─── DATA TO EXAMINE
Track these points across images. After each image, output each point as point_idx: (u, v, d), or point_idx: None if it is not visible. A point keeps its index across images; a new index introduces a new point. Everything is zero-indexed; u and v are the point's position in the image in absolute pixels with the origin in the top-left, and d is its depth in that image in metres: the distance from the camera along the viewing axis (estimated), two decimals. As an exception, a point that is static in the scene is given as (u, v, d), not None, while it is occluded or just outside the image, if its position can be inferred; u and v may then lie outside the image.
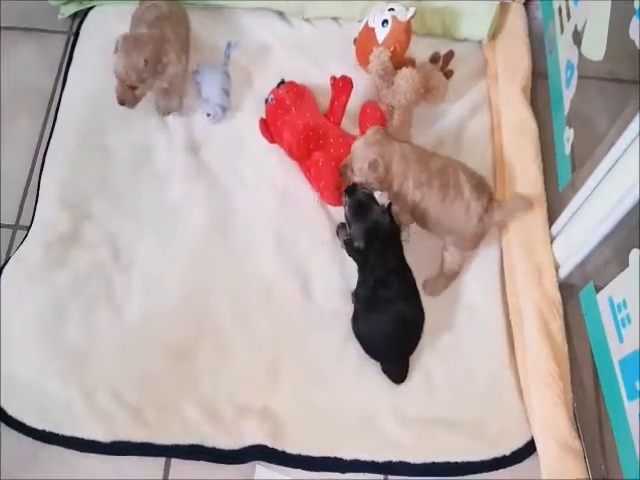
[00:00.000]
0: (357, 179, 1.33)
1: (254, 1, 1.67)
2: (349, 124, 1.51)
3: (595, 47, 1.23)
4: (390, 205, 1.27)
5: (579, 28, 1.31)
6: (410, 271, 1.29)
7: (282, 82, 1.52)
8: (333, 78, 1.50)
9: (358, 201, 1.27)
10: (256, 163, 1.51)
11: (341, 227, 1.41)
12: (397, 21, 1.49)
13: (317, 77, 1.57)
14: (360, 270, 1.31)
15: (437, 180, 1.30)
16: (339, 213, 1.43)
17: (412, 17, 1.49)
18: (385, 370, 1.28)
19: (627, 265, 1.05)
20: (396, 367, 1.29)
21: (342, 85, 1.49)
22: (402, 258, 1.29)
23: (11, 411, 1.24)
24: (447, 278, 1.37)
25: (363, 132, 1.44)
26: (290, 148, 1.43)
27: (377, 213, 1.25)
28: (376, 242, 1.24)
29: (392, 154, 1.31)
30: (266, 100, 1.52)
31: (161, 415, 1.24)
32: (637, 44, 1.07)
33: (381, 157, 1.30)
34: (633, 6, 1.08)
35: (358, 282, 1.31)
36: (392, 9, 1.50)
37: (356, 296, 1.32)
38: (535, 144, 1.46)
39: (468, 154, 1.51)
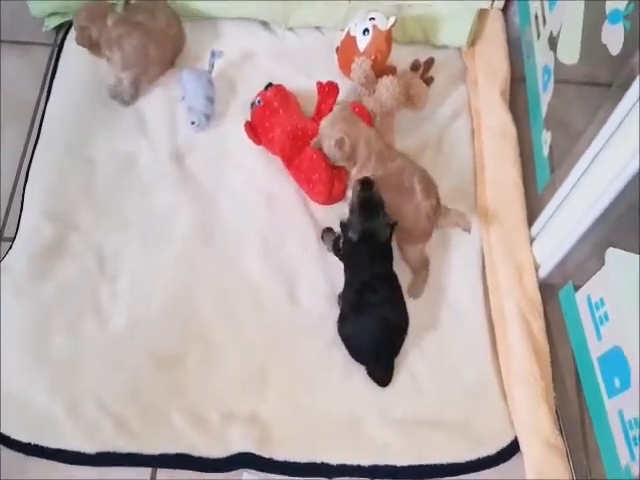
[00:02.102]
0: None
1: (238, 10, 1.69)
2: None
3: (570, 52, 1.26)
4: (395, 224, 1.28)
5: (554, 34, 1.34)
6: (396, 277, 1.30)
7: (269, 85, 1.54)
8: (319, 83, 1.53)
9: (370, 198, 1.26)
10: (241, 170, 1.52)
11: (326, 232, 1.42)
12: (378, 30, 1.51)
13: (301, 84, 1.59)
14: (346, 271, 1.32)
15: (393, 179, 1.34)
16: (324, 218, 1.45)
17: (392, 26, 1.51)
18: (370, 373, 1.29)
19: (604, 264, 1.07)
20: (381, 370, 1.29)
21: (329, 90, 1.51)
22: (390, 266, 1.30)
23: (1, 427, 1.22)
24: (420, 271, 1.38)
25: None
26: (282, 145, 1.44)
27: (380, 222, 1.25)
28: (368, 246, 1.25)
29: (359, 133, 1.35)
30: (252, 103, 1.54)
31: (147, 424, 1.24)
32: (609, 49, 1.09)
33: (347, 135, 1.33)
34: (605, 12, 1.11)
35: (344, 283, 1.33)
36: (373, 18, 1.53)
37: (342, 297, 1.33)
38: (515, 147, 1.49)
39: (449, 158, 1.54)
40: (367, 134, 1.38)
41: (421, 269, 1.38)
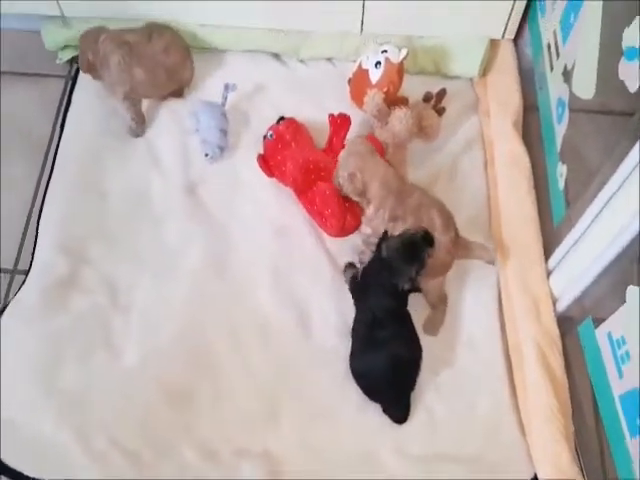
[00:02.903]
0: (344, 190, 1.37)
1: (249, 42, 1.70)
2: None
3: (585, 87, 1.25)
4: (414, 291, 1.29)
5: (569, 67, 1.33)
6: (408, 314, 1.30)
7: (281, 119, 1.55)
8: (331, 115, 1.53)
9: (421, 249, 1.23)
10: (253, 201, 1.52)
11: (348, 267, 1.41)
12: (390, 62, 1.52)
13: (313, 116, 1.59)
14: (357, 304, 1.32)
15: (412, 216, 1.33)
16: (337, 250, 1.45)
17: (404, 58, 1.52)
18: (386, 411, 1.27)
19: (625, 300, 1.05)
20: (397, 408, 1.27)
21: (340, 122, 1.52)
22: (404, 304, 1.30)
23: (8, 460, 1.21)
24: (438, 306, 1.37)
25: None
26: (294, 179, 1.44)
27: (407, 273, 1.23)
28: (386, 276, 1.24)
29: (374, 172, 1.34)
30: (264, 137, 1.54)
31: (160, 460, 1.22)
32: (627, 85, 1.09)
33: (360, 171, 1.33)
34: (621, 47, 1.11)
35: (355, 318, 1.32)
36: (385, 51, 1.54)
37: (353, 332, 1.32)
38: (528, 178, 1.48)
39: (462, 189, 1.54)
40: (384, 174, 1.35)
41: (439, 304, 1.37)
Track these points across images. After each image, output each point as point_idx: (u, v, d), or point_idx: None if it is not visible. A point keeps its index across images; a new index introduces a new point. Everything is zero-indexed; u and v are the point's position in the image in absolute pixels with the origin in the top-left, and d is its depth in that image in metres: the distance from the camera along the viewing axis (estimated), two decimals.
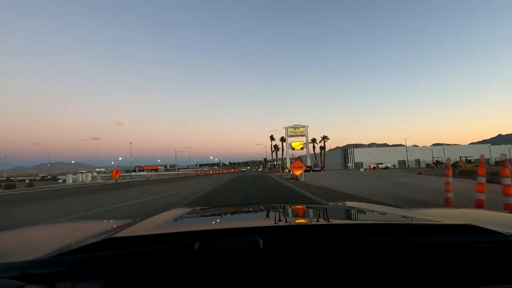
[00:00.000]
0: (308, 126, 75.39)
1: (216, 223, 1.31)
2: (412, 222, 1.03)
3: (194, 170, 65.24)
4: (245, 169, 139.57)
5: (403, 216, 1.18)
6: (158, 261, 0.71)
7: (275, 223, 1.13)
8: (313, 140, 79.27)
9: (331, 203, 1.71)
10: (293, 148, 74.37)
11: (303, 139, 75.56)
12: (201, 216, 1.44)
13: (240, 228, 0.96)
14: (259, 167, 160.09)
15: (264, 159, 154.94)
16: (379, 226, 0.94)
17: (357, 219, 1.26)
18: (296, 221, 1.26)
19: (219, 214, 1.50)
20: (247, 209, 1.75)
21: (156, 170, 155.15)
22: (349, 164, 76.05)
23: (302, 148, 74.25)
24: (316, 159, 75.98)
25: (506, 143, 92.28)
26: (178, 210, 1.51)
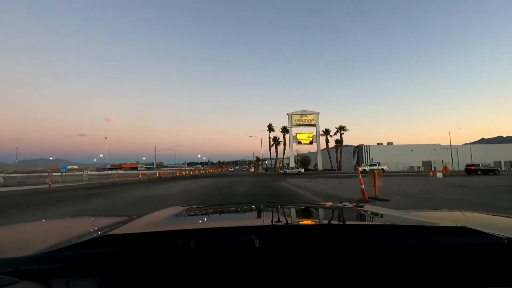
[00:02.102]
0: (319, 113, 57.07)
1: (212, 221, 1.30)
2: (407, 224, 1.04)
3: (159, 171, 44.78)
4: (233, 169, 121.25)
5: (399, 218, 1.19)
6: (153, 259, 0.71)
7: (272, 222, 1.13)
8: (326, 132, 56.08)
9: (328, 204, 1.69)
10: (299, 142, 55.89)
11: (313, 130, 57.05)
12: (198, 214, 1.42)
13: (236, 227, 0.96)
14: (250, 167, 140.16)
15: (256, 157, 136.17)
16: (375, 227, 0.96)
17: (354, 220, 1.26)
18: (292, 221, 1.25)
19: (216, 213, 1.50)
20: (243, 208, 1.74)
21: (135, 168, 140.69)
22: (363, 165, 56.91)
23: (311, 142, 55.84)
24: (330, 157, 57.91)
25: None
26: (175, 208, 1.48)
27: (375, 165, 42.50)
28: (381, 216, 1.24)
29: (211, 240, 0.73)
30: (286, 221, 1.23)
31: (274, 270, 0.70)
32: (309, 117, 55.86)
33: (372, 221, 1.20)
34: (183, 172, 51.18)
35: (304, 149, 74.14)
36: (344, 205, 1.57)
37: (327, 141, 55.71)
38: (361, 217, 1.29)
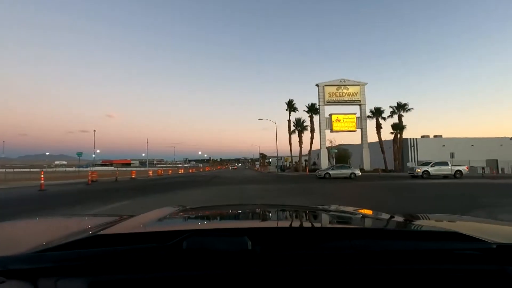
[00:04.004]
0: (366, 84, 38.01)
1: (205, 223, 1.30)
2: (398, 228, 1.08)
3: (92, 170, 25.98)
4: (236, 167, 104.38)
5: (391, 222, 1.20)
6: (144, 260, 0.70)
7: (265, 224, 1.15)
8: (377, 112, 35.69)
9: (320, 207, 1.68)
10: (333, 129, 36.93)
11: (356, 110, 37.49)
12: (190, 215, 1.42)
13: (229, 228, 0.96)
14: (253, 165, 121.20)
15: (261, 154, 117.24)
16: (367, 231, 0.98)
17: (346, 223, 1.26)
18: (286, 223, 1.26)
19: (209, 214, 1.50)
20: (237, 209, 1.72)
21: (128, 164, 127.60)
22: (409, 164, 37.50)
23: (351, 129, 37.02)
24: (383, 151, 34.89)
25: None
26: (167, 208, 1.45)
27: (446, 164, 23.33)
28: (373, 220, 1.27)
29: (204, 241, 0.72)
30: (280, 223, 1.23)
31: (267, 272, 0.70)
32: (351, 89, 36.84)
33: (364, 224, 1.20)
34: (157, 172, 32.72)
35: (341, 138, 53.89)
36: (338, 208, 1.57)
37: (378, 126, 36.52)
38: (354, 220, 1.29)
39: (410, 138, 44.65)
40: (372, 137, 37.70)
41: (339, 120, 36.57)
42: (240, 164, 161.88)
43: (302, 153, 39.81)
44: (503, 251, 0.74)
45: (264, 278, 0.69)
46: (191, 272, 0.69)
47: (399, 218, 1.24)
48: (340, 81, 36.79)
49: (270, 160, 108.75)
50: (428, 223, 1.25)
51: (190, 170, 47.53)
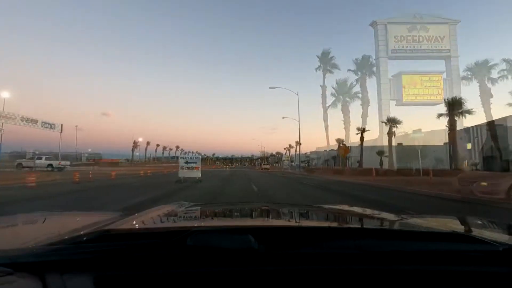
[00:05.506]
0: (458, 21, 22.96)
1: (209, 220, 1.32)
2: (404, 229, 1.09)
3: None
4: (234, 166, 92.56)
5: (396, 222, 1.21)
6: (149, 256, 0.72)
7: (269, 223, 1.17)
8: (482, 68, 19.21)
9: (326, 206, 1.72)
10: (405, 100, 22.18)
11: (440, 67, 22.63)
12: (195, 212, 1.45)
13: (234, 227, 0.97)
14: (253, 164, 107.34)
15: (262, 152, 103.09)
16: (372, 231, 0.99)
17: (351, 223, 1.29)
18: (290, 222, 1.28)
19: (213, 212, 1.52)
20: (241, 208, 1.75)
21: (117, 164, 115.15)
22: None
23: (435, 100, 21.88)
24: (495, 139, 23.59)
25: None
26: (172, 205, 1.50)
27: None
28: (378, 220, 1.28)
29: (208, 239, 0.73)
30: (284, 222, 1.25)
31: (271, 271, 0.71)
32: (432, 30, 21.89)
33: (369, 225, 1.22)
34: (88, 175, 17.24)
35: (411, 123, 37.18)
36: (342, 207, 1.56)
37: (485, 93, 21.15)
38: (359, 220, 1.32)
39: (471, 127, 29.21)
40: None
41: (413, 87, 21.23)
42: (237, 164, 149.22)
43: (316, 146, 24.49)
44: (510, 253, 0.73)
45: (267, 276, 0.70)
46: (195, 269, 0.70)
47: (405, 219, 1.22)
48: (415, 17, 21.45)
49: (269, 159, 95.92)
──────
EXERCISE:
Treat the line with "20: (247, 209, 1.75)" as the start and the line with "37: (327, 141, 55.71)" as the end, and return exactly that span of the data above, both ends included, without pictures.

SOLUTION TO THE PROBLEM:
20: (247, 209, 1.75)
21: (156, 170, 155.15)
22: (349, 164, 76.05)
23: (302, 148, 74.25)
24: (316, 159, 75.98)
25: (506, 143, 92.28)
26: (178, 210, 1.51)
[00:02.102]
0: (319, 113, 57.07)
1: (212, 221, 1.30)
2: (407, 224, 1.04)
3: (159, 171, 44.78)
4: (233, 169, 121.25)
5: (399, 218, 1.19)
6: (153, 259, 0.71)
7: (272, 222, 1.13)
8: (326, 132, 56.08)
9: (328, 204, 1.69)
10: (299, 142, 55.89)
11: (313, 130, 57.05)
12: (198, 214, 1.42)
13: (236, 227, 0.96)
14: (250, 167, 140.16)
15: (256, 157, 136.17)
16: (375, 227, 0.96)
17: (354, 220, 1.26)
18: (292, 221, 1.25)
19: (216, 213, 1.50)
20: (243, 208, 1.74)
21: (135, 168, 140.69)
22: (363, 165, 56.91)
23: (311, 142, 55.84)
24: (330, 157, 57.91)
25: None
26: (175, 208, 1.48)
27: (375, 165, 42.50)
28: (381, 216, 1.24)
29: (211, 240, 0.73)
30: (286, 221, 1.23)
31: (274, 270, 0.70)
32: (309, 117, 55.86)
33: (372, 221, 1.20)
34: (183, 172, 51.18)
35: (304, 149, 74.14)
36: (344, 205, 1.57)
37: (327, 141, 55.71)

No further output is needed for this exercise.